JakartaInsideCom — Komisi Pemberantasan Korupsi (KPK) terus mendalami kasus dugaan korupsi dalam proses kerja sama usaha (KSU) dan akuisisi PT Jembatan Nusantara oleh PT ASDP Indonesia Ferry (Persero) yang berlangsung pada 2019 hingga 2022.
Sebagai bagian dari pengusutan perkara tersebut, KPK memanggil dua saksi untuk dimintai keterangan lebih lanjut.
Kedua saksi yang dijadwalkan hadir adalah Ashadi A. Rawang (AAR), Project Director PT Sarana Multi Infrastruktur, dan Ferin Chairysa (FC), pegawai firma hukum UMBRA.
“Pemeriksaan di Gedung Merah Putih KPK, Jakarta, atas nama AAR dan FC,” kata Juru Bicara KPK, Tessa Mahardhika, kepada wartawan di Jakarta, Kamis (24/4/2025).
Dalam penyidikan ini, KPK telah menetapkan beberapa pihak sebagai tersangka, termasuk Direktur Utama PT ASDP Indonesia Ferry (Persero) Ira Puspadewi, Direktur Perencanaan dan Pengembangan Harry MAC, serta Direktur Komersial dan Pelayanan M Yusuf Hadi.
Selain itu, pemilik PT Jembatan Nusantara, Adjie, turut ditetapkan sebagai tersangka.
Berdasarkan perhitungan sementara, dugaan kerugian negara akibat kasus ini mencapai Rp1,27 triliun.
Namun, KPK menyatakan angka tersebut masih bisa bertambah seiring perkembangan penyidikan.
Proses akuisisi PT Jembatan Nusantara oleh ASDP sendiri disebut sarat kejanggalan.
ASDP membeli seluruh saham perusahaan tersebut senilai Rp1,3 triliun, termasuk penguasaan 53 kapal yang dikelola.
Informasi yang dihimpun menyebutkan akuisisi tersebut berlangsung tanpa dasar hukum yang jelas dan diduga melanggar berbagai aturan yang berlaku.
Seiring pengusutan, KPK telah menyita 15 aset bernilai ratusan miliar rupiah milik Adjie.

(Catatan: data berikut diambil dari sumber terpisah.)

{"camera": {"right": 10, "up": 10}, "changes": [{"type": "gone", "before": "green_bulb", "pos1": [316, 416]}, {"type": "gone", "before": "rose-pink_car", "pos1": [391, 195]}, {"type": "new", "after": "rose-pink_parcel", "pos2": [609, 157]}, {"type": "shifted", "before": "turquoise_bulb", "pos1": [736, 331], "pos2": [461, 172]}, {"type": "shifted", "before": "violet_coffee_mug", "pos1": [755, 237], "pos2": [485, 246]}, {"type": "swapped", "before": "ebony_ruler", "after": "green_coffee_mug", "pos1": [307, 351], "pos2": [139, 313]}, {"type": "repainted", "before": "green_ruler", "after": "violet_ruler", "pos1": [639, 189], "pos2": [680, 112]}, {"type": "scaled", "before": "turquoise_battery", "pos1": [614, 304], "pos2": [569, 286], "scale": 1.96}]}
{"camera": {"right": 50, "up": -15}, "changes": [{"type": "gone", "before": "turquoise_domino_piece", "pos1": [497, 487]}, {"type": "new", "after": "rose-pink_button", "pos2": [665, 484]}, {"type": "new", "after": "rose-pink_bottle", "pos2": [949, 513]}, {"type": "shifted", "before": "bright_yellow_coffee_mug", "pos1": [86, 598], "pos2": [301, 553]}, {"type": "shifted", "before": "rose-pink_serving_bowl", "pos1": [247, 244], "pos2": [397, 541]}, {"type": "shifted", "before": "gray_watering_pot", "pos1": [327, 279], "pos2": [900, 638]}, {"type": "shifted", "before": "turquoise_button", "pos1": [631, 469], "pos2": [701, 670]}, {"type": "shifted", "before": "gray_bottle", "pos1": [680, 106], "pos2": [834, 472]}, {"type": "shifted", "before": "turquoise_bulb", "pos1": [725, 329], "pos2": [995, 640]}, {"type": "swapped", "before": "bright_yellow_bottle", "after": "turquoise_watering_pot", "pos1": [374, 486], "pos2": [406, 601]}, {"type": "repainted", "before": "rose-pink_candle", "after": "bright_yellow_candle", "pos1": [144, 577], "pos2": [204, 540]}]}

Sejumlah properti tersebut tersebar di kawasan Pondok Indah, Menteng, Bogor, hingga Surabaya. Empat di antaranya berlokasi di kawasan elit Pondok Indah, Jakarta Selatan.

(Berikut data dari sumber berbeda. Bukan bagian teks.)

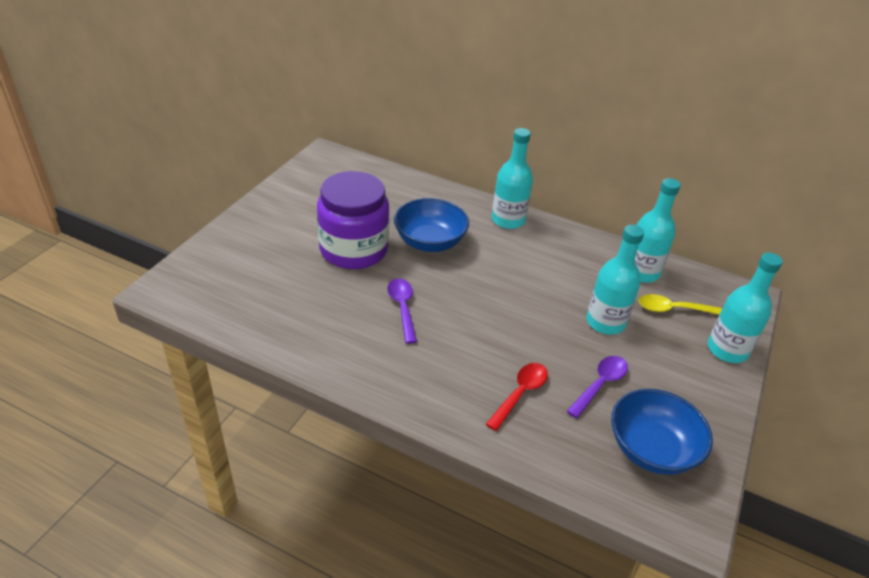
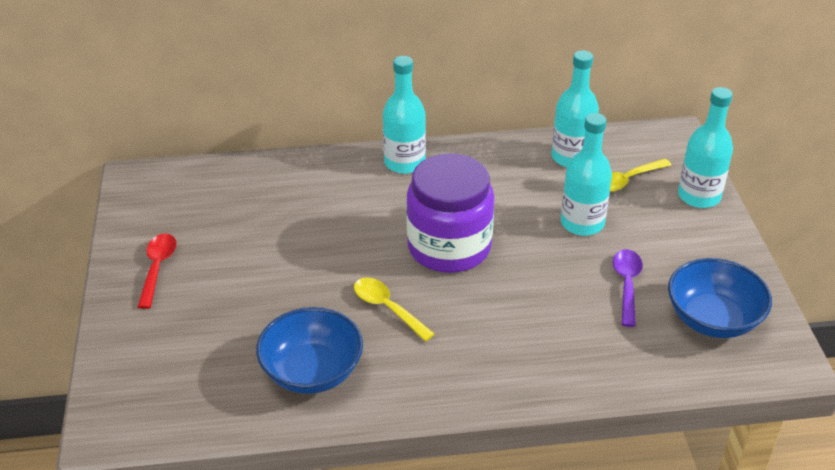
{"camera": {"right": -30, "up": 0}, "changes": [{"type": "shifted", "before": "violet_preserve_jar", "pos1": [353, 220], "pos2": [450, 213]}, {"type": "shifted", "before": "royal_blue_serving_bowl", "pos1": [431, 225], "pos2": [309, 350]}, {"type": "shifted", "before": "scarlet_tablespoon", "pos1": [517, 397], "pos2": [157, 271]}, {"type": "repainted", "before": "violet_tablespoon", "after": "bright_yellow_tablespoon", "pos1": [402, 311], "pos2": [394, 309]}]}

Dalam perkembangan lain, KPK membuka peluang untuk menerapkan pasal tindak pidana pencucian uang (TPPU) dalam perkara ini.
Upaya ini bertujuan untuk menjangkau aset-aset yang diduga telah disembunyikan, sehingga mempercepat proses pemulihan aset atau asset recovery.
Meski demikian, penerbitan surat perintah penyidikan (sprindik) TPPU masih akan mempertimbangkan hasil pengembangan penyidikan.
Jika penyelamatan aset dapat dilakukan berdasarkan pasal kerugian keuangan negara, maka KPK tidak akan mengeluarkan sprindik TPPU tambahan. Saat ini, sprindik yang telah diterbitkan terkait dengan Pasal 2 dan Pasal 3 tentang tindak pidana korupsi yang mengakibatkan kerugian negara.
Kasus ini menjadi perhatian banyak pihak yang berharap penanganan berjalan transparan, tuntas, dan memberikan keadilan bagi negara dan masyarakat.